**Task details**
Transcribe exactly the entries from the "มอเตอร์ FSPEC" line to the end, both included, minus pictures.

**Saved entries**
== == ==

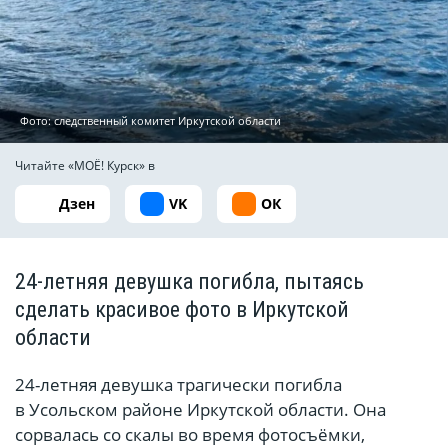
Фото: следственный комитет Иркутской области
Читайте «МОЁ! Курск» в
Дзен
VK
ОК
24-летняя девушка погибла, пытаясь
сделать красивое фото в Иркутской
области
24-летняя девушка трагически погибла
в Усольском районе Иркутской области. Она
сорвалась со скалы во время фотосъёмки,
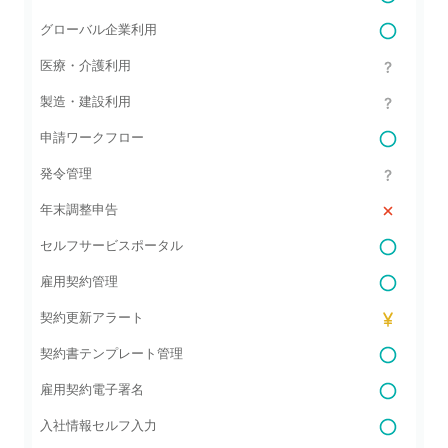
グローバル企業利用
医療・介護利用
製造・建設利用
申請ワークフロー
発令管理
年末調整申告
セルフサービスポータル
雇用契約管理
契約更新アラート
契約書テンプレート管理
雇用契約電子署名
入社情報セルフ入力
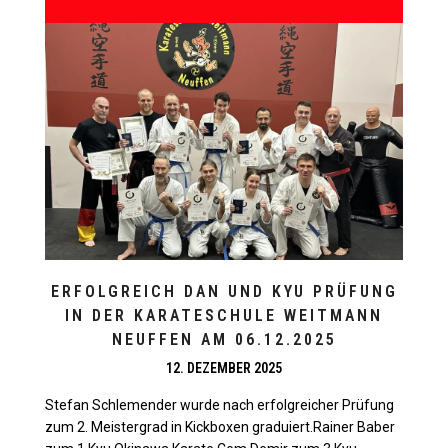
ERFOLGREICH DAN UND KYU PRÜFUNG
IN DER KARATESCHULE WEITMANN
NEUFFEN AM 06.12.2025
12. DEZEMBER 2025
Stefan Schlemender wurde nach erfolgreicher Prüfung
zum 2. Meistergrad in Kickboxen graduiert.Rainer Baber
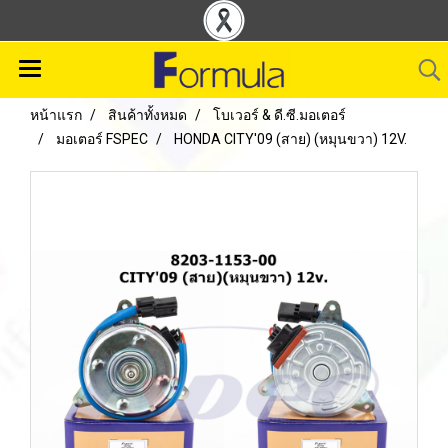
หน้าแรก
สินค้าทั้งหมด
โบเวอร์ & ดี.ซี.มอเตอร์
มอเตอร์ FSPEC
HONDA CITY'09 (สาย) (หมุนขวา) 12V.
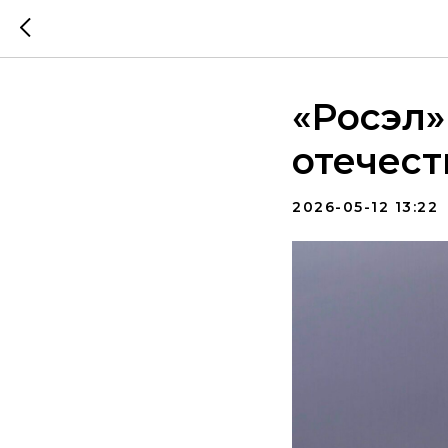
«Росэл»
отечест
2026-05-12 13:22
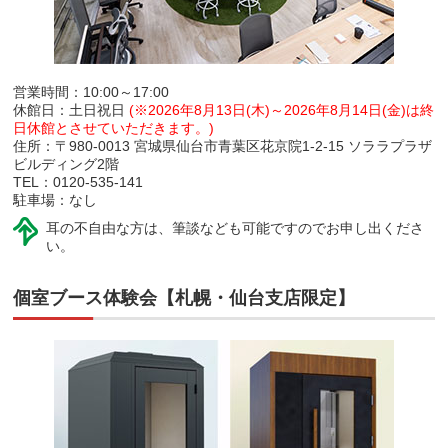
営業時間：10:00～17:00
休館日：土日祝日
(※2026年8月13日(木)～2026年8月14日(金)は終
日休館とさせていただきます。)
住所：〒980-0013 宮城県仙台市青葉区花京院1-2-15 ソララプラザ
ビルディング2階
TEL：0120-535-141
駐車場：なし
耳の不自由な方は、筆談なども可能ですのでお申し出くださ
い。
個室ブース体験会【札幌・仙台支店限定】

== == ==

**Written response**
มอเตอร์ FSPEC
HONDA CITY'09 (สาย) (หมุนขวา) 12V.
«Росэл»
отечест
2026-05-12 13:22
営業時間：10:00～17:00
休館日：土日祝日
(※2026年8月13日(木)～2026年8月14日(金)は終
日休館とさせていただきます。)
住所：〒980-0013 宮城県仙台市青葉区花京院1-2-15 ソララプラザ
ビルディング2階
TEL：0120-535-141
駐車場：なし
耳の不自由な方は、筆談なども可能ですのでお申し出くださ
い。
個室ブース体験会【札幌・仙台支店限定】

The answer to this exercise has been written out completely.